*** TRECHO DO TEXTO ***

22 de Novembro de 2024

Mudanças climáticas ameaçam a qualidade e a oferta da água potável


As mudanças climáticas e as consequentes secas e inundações provocam mais um efeito colateral que coloca em risco a saúde do homem e do meio ambiente. Uma revisão de quase 1 mil estudos científicos liderada pela Universidade de Utrecht, na Holanda, constatou que esses problemas põem sobre pressão a qualidade — além da disponibilidade — da água.

Segundo o artigo, publicado na revista Nature Reviews Earth and Environment, a integridade dos rios, que são fonte da água doce potável, é reduzida nos períodos cada vez mais extensos de extremos climáticos. "À medida que esses eventos se tornam mais frequentes e graves devido às alterações climáticas, a saúde dos ecossistemas e o acesso humano à água potável podem estar cada vez mais ameaçados", alertam os autores.

*** REGISTROS LISTADOS ***

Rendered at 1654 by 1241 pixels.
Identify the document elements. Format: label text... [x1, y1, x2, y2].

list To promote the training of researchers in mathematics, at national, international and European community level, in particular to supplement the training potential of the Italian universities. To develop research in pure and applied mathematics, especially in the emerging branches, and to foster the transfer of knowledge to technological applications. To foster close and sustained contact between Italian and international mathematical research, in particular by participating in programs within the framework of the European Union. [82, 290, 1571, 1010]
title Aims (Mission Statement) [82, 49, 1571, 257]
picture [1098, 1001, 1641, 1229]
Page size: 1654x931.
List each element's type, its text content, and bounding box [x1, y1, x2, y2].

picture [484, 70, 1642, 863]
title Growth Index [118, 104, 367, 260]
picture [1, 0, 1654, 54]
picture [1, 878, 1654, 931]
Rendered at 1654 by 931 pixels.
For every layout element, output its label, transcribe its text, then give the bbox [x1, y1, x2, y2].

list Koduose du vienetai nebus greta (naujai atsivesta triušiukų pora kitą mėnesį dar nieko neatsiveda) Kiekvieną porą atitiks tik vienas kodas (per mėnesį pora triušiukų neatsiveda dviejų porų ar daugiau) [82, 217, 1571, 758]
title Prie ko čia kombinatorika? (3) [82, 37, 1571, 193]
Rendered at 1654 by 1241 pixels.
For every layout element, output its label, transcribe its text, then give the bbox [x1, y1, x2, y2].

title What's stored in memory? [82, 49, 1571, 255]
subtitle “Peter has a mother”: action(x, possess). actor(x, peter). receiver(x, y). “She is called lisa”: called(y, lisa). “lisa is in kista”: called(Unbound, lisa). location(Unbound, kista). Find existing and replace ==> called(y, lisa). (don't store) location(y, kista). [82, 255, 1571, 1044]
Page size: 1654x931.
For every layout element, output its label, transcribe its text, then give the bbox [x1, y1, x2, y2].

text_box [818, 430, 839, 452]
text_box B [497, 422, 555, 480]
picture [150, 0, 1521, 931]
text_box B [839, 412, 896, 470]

***

### PEDIDO 1
Qual universidade liderou a revisão de estudos descrita no trecho sobre mudanças climáticas e água potável?
### PEDIDO 2
Apresente como tabela Markdown, com as colunas n e Linha, as linhas dos registros desde o início até a linha que contém "title Prie ko", inclusive, deixando de fora as linhas em branco.
O trecho e os registros são materiais independentes entre si.

### RESPOSTA ESCRITA 1
A Universidade de Utrecht, na Holanda.

### RESPOSTA ESCRITA 2
| n | Linha |
|---|---|
| 1 | Rendered at 1654 by 1241 pixels. |
| 2 | Identify the document elements. Format: label text... [x1, y1, x2, y2]. |
| 3 | list To promote the training of researchers in mathematics, at national, international and European community level, in particular to supplement the training potential of the Italian universities. To develop research in pure and applied mathematics, especially in the emerging branches, and to foster the transfer of knowledge to technological applications. To foster close and sustained contact between Italian and international mathematical research, in particular by participating in programs within the framework of the European Union. [82, 290, 1571, 1010] |
| 4 | title Aims (Mission Statement) [82, 49, 1571, 257] |
| 5 | picture [1098, 1001, 1641, 1229] |
| 6 | Page size: 1654x931. |
| 7 | List each element's type, its text content, and bounding box [x1, y1, x2, y2]. |
| 8 | picture [484, 70, 1642, 863] |
| 9 | title Growth Index [118, 104, 367, 260] |
| 10 | picture [1, 0, 1654, 54] |
| 11 | picture [1, 878, 1654, 931] |
| 12 | Rendered at 1654 by 931 pixels. |
| 13 | For every layout element, output its label, transcribe its text, then give the bbox [x1, y1, x2, y2]. |
| 14 | list Koduose du vienetai nebus greta (naujai atsivesta triušiukų pora kitą mėnesį dar nieko neatsiveda) Kiekvieną porą atitiks tik vienas kodas (per mėnesį pora triušiukų neatsiveda dviejų porų ar daugiau) [82, 217, 1571, 758] |
| 15 | title Prie ko čia kombinatorika? (3) [82, 37, 1571, 193] |